## Problems to work on:
1. Using the patent page on p-type ZnO below, decide whether each statement agrees with it. For each, answer yes or no and quote the words that settle it.
(a) ZnO has a band gap of 3.37 eV at room temperature.
(b) The blue LEDs and LDs described are made by laminating GaN based layers on a silicon substrate.
(c) The method reduces the acceptor level of a p-type dopant.
2. Answer these questions from the patent page on p-type ZnO below.
(a) What department number is listed next to Smith, Matthew?
(b) What status is recorded for the certificate?
(c) What wavelength region does "blue color based" cover?
3. Go on with the background section of the patent page on p-type ZnO below, starting after its last sentence.

## Page excerpt:
---------------

Semiconductor device manufacturing: process – Coating with electrically or thermally conductive material – To form ohmic contact to semiconductive material
Reexamination Certificate
2001-09-13
2003-10-28
Smith, Matthew (Department: 2825)
Semiconductor device manufacturing: process
Coating with electrically or thermally conductive material
To form ohmic contact to semiconductive material
C438S603000, C438S606000, C257S043000
Reexamination Certificate
active
06638846
ABSTRACT:
FIELD OF THE INVENTION
The present invention relates to a method of growing a p-type ZnO based oxide semiconductor layer in which a p-type ZnO based oxide semiconductor layer is grown with a high carrier concentration and a method of manufacturing a semiconductor light emitting device using the same. More specifically, the present invention relates to a method of growing a p-type ZnO based oxide semiconductor layer in which the acceptor level of a p-type dopant is reduced and p-type dopants are doped to fully act as acceptors, thereby sufficiently increasing a carrier concentration thereof and a method of manufacturing a semiconductor light emitting device using the same.
BACKGROUND OF THE INVENTION
A blue color based (a wavelength region from ultraviolet to yellow) light emitting diode (hereinafter referred to as an LED) to be used for a full color display, a signal light or the like and a blue laser diode (hereinafter referred to as an LD) for a very fine DVD light source for a next generation which continuously oscillates at a room temperature can be obtained by laminating GaN based compound semiconductor layers on a sapphire substrate and have recently attracted the attention. While the GaN based compound semiconductor is in major in the light emitting device having a short wavelength, it has also been investigated that a II-VI compound semiconductor such as ZnO is used. The ZnO has a band gap of 3.37 eV at a room temperature and it has also been expected that the ZnO based oxide can be applied to a transparent conductive film, a transparent TFT and the like in addition to the DVD light source.

---------------

## Data:

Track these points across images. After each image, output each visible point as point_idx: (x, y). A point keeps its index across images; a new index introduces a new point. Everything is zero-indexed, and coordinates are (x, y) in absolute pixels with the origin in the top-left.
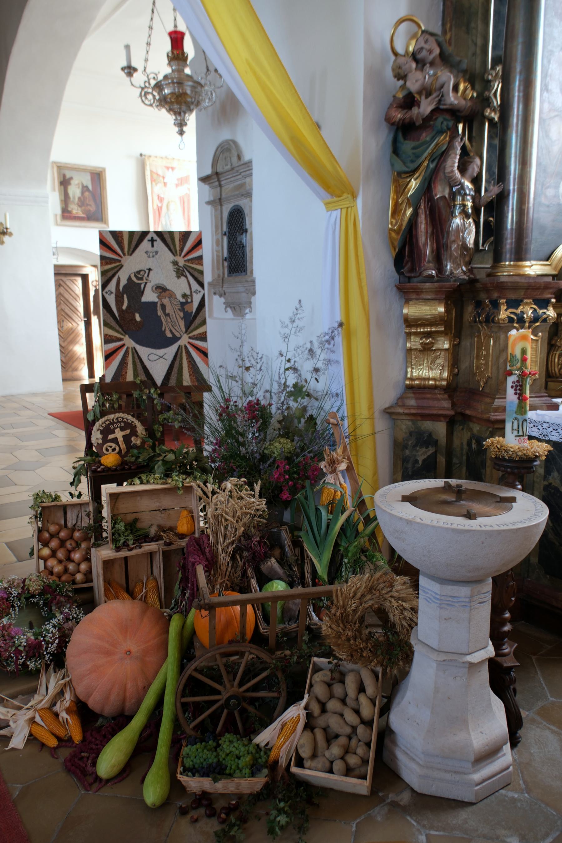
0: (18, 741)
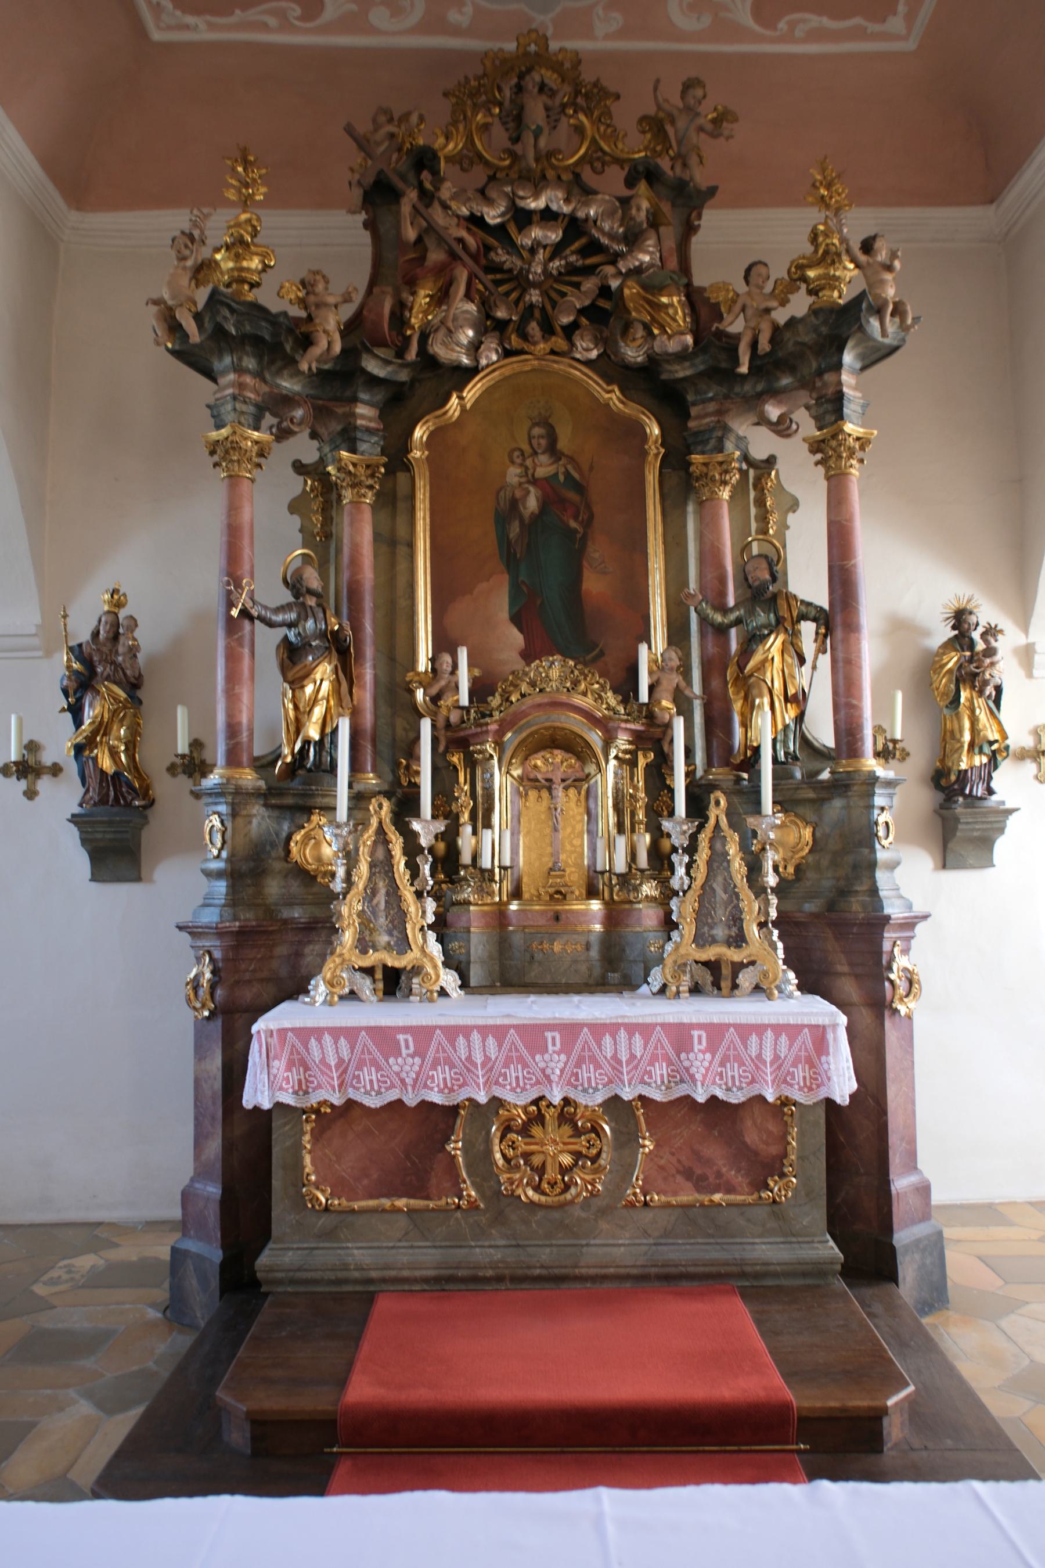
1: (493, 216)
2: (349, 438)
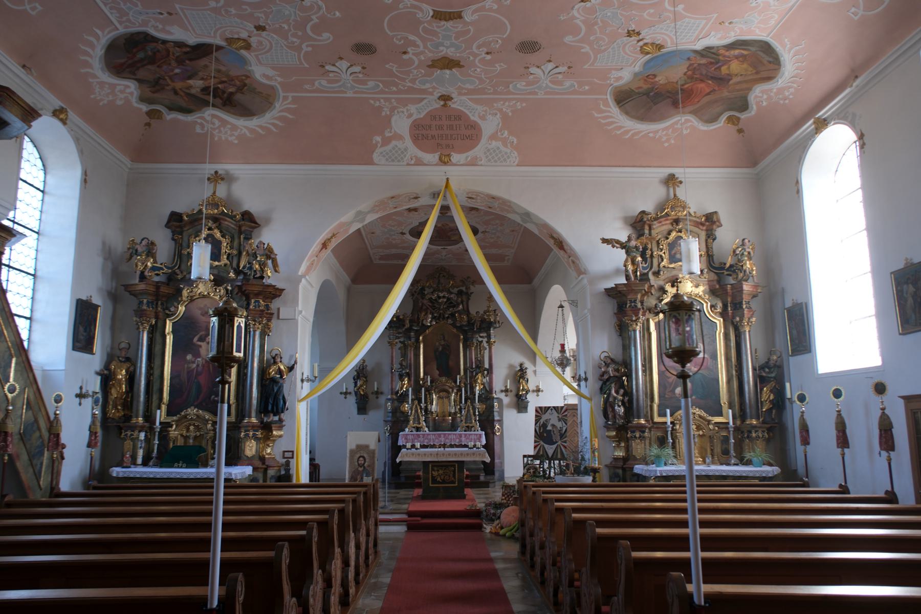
0: (488, 530)
1: (433, 298)
2: (410, 338)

---------------

## Responses by task:
1.
(a) Yes: "The ZnO has a band gap of 3.37 eV at a room temperature"
(b) No: "laminating GaN based compound semiconductor layers on a sapphire substrate"
(c) Yes: "the acceptor level of a p-type dopant is reduced"

2.
(a) 2825
(b) Active
(c) From ultraviolet to yellow

3.
In ZnSe, a p-type semiconductor layer to be the II-VI compound has been implemented by activating a nitrogen gas using a plasma and doping the activated nitrogen. However, the same method has been tried for the ZnO and a p-type layer having a high carrier concentration has not been implemented. For example, it is apparent that an N concentration obtained by SIMS when growing a ZnO layer while supplying a ZnO material and plasma nitrogen to be a p-type dopant at a high substrate temperature of 500 to 60° C. is very small like a noise as shown in
FIG. 9
together with a secondary ion strength of ZnO. In
FIG. 9
, there is a portion in which the N concentration has a maximum value based on the fact that a substrate is once taken out of a growing apparatus in order to grow an undoped ZnO layer and an N-doped p-type layer and to recognize a boundary thereof. However, it is apparent that the N concentration is rarely varied between the undoped layer and the p-type layer. The reason why the N concentration is very noisy in
FIG. 9
is that a concentration is low and close to the limit of the measurement based on the SIMS.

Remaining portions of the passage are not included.